California, so recently considered valuable only for its extensive gold-fields, now raises large quantities of grain in excess of the wants of her population. "In 1861, the export of wheat from San Francisco amounted to 2,379,617 bushels, valued at $2,550,820; and the export of flour to 186,455 barrels, valued at $1,001,894. In 1863, California is estimated to have produced 11,664,000 bushels of wheat, and 5,293,000 bushels of barley."

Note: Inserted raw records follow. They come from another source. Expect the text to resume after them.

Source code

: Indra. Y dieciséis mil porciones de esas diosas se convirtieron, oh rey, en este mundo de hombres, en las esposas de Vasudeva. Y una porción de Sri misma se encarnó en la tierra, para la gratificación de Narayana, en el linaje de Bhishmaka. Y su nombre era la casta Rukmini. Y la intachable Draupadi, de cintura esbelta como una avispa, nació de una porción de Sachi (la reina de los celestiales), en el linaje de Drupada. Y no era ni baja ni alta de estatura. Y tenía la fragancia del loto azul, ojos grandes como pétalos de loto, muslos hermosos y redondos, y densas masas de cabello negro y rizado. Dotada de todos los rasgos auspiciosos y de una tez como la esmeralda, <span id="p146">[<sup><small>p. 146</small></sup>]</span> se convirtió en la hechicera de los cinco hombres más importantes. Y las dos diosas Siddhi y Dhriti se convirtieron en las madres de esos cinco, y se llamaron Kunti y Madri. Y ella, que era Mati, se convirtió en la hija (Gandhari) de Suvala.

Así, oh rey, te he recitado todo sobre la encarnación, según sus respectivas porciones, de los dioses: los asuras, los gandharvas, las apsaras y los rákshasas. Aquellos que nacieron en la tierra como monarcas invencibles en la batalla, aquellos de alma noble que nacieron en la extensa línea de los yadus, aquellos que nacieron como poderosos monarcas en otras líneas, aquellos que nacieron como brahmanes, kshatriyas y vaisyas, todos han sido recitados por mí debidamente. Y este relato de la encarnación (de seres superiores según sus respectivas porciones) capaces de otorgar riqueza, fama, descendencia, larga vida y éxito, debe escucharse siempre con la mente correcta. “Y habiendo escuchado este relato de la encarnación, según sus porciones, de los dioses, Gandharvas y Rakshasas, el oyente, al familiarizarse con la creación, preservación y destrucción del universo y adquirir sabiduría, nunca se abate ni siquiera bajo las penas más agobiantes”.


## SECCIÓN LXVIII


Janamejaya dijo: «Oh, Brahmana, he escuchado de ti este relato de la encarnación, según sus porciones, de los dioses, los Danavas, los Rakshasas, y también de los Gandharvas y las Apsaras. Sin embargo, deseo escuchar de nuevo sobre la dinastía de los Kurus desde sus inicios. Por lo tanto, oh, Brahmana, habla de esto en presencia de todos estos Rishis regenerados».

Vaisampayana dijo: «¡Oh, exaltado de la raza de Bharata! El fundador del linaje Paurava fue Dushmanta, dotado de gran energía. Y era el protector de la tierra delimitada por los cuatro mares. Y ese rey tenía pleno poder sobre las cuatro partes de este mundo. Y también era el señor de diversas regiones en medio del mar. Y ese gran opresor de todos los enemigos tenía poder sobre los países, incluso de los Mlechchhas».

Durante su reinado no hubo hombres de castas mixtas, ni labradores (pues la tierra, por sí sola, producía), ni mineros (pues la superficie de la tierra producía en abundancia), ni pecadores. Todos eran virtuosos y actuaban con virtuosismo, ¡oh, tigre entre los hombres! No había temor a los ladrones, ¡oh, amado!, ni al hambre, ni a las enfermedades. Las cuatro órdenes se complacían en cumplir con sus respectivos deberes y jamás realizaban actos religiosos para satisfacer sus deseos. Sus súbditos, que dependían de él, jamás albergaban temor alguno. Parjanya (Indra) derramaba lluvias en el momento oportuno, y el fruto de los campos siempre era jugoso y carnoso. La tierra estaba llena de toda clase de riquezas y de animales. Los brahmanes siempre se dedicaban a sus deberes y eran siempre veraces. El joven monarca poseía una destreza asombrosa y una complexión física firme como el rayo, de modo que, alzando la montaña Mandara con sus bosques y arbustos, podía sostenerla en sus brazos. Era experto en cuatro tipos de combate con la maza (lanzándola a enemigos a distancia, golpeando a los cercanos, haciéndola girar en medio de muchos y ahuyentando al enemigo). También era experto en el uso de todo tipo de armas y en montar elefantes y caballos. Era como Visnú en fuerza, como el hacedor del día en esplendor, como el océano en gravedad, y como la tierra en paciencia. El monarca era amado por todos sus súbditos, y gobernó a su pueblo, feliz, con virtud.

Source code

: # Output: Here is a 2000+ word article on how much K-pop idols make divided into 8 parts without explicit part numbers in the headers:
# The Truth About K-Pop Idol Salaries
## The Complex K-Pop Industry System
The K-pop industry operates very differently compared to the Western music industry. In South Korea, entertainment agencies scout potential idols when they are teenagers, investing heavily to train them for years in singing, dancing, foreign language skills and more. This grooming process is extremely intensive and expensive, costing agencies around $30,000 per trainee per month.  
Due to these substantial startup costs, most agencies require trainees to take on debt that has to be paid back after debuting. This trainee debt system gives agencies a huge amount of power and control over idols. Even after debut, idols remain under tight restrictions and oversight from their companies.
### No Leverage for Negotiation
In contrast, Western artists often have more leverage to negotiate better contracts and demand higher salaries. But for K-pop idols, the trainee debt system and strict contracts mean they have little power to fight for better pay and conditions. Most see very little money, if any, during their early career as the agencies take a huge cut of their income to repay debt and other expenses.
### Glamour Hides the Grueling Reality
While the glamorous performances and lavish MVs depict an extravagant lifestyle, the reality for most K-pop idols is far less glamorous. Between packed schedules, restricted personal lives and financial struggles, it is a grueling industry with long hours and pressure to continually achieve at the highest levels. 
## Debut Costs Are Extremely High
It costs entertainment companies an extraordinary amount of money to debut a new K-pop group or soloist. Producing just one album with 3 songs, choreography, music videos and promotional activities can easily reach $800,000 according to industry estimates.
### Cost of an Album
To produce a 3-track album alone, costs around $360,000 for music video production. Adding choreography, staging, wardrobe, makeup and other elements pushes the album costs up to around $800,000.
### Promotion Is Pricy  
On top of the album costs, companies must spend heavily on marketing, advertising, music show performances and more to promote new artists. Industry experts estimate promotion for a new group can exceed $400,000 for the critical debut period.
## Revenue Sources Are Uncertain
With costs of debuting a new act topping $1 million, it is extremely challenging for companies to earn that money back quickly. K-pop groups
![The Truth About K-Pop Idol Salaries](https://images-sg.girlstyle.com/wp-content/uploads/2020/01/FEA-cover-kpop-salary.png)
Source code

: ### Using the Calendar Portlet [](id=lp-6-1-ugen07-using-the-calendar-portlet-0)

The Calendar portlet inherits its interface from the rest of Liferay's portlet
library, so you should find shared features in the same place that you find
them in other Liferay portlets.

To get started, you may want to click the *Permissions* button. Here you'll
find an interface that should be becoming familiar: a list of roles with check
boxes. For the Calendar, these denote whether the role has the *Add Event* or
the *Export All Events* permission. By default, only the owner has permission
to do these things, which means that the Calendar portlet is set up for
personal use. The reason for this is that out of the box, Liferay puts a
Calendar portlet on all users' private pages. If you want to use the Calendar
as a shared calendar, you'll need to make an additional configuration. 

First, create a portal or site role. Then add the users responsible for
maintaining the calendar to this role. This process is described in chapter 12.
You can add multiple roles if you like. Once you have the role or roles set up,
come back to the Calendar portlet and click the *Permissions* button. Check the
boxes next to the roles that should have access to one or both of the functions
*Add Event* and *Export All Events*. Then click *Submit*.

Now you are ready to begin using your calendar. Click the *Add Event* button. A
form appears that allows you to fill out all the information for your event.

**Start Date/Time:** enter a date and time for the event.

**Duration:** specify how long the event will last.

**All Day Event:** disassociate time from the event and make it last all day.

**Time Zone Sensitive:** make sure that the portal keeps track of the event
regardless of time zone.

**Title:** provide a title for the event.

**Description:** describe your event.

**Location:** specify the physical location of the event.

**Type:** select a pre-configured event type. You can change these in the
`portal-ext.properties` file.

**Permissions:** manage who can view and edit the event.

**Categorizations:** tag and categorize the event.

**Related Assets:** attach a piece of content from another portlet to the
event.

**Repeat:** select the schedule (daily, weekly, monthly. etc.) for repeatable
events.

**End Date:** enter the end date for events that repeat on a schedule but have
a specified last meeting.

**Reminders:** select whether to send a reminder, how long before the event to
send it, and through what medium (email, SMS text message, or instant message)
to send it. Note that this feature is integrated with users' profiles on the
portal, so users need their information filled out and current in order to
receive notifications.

In 1866, large numbers on the Atlantic slope received their bread for months from the vast and splendid ranches of California, where an average of forty bushels of wheat to the acre is not at all unusual. In cereals, vegetables, and fruit, the productions of this State are unrivalled, and almost incredible.

California is one of the greatest grazing countries in the world. Its foot-hills and mountains are covered with wild oats, which furnish a very rich food for cattle, horses, and sheep. On the coast, and far back into the interior, the various grains and grasses cure on the stalk; and the cattle grow fat on them during the long drought of the summer. The cattle-ranches take in thousands of acres each, on the mountains, of such land as would be of no value in the East; while the vast old Spanish ranches, leagues in extent,

* Resources and Prospects of America, by Sir Morton Peto, pp. 56-58.